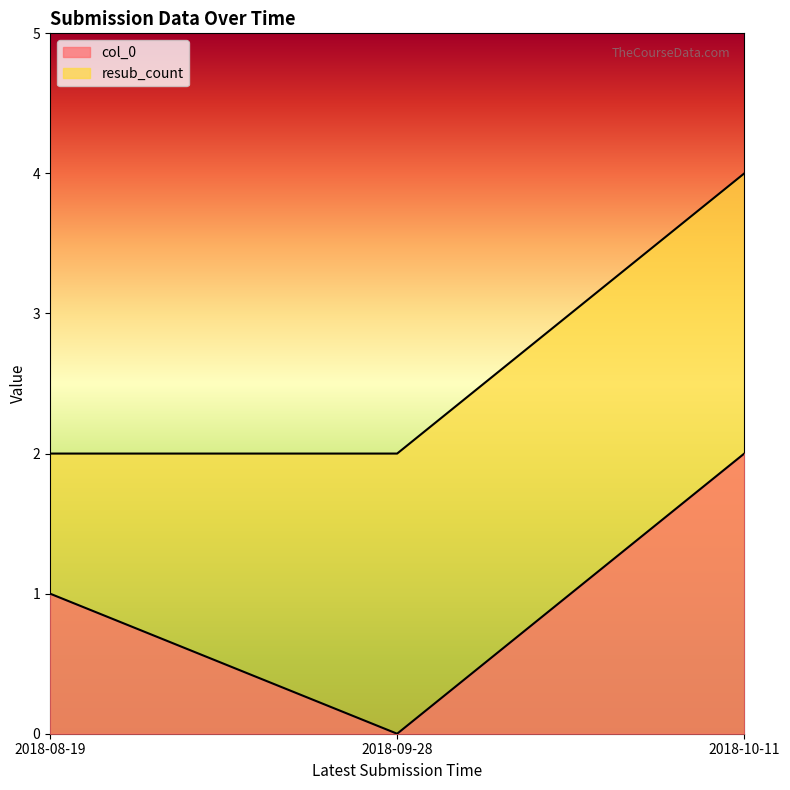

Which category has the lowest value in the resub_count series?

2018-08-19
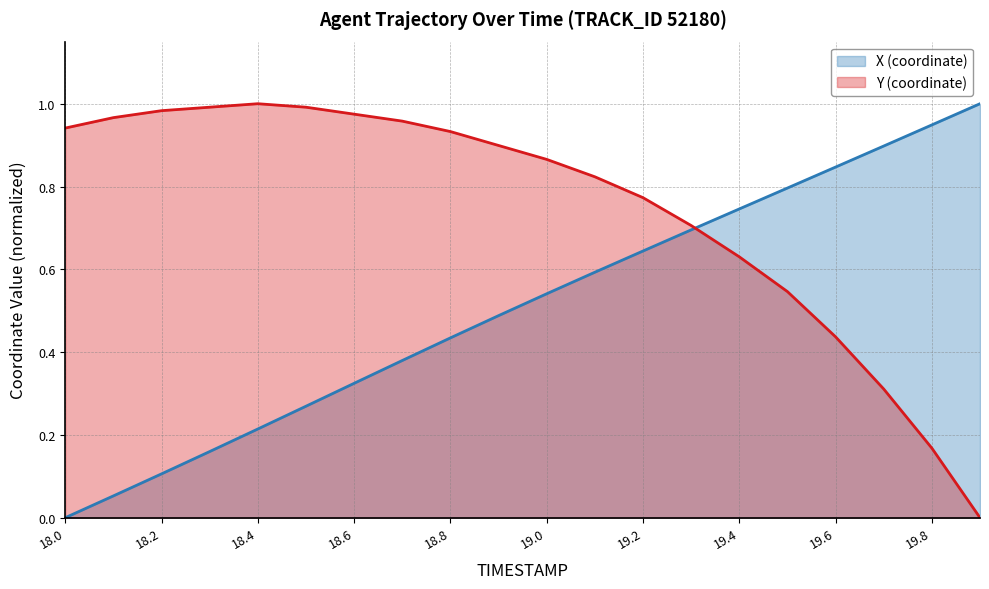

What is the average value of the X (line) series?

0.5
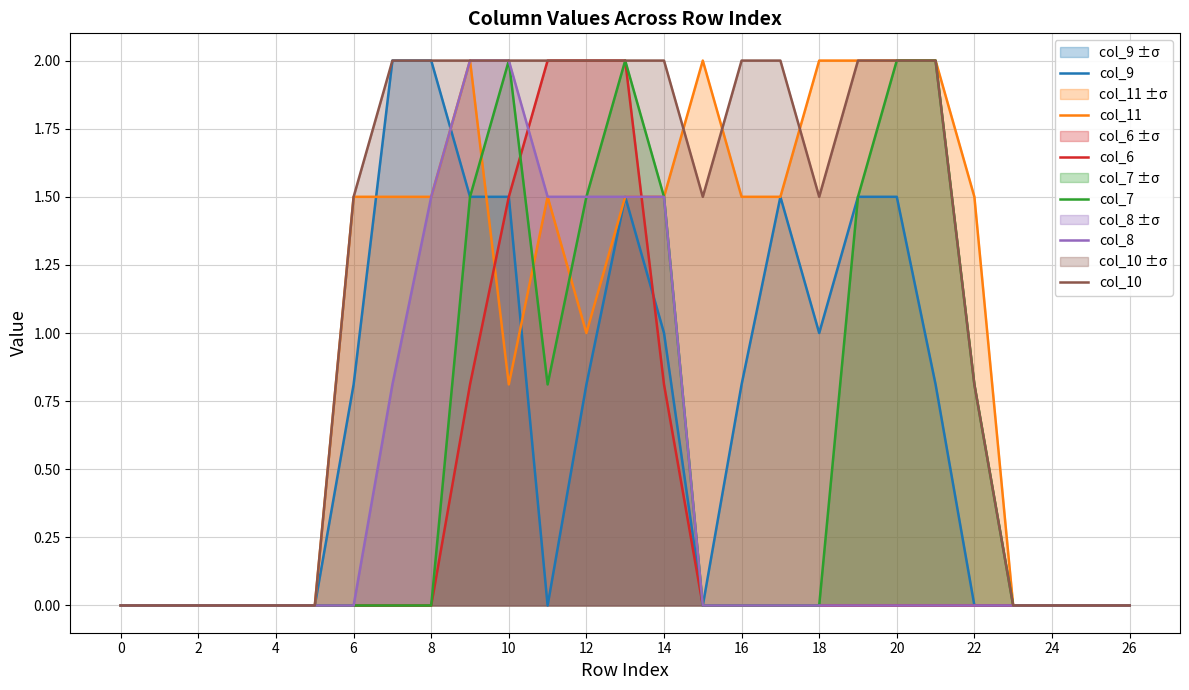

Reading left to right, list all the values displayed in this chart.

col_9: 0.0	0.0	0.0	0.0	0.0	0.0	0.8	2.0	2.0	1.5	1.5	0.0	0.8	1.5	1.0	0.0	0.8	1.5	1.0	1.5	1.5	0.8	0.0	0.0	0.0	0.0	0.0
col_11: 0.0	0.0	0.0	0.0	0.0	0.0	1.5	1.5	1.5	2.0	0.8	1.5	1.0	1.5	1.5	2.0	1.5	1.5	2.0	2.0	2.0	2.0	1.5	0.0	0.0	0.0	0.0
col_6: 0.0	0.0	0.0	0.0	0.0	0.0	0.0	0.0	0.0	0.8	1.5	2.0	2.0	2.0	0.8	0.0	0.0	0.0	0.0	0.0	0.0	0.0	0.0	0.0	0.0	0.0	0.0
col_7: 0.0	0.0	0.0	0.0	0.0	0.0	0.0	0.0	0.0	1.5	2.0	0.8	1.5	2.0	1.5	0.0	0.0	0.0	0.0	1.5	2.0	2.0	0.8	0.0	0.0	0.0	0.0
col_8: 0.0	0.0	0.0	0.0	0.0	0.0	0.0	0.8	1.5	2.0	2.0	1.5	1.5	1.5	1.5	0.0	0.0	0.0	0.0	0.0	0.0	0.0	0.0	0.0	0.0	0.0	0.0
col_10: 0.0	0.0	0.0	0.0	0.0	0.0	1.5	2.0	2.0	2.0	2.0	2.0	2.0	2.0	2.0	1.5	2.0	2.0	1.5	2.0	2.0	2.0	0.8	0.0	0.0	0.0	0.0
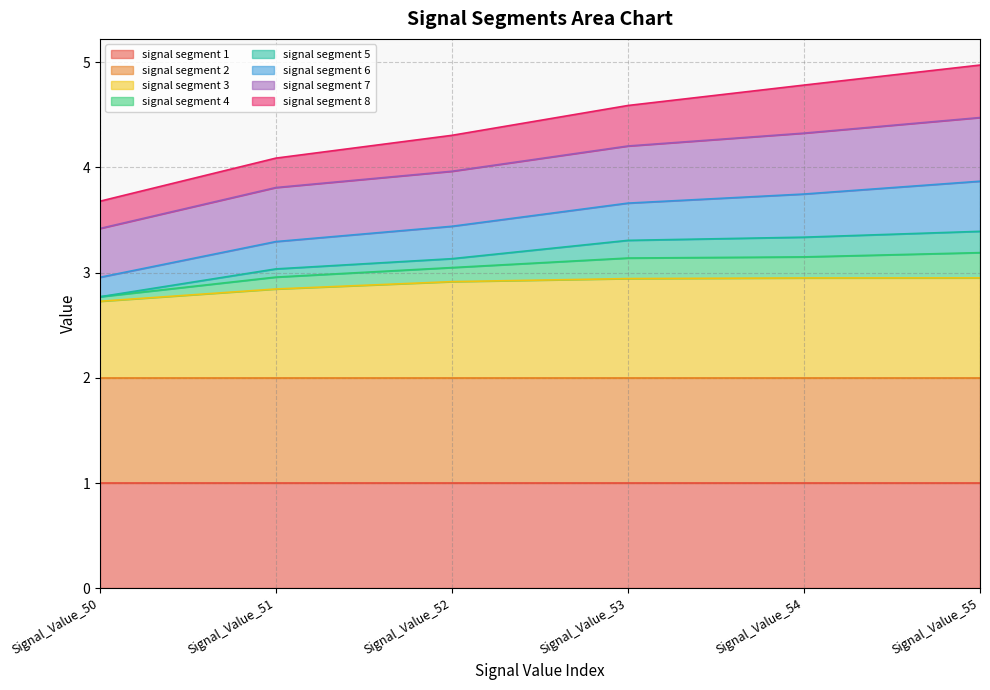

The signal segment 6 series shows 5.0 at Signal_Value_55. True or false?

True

- - - - -

REQUIREMENT —
Retype the records above, word for word, from the start through the line containing "Reading left to", leaving out the pictures.

WRITTEN SOLUTION —
Which category has the lowest value in the resub_count series?

2018-08-19

What is the average value of the X (line) series?

0.5

Reading left to right, list all the values displayed in this chart.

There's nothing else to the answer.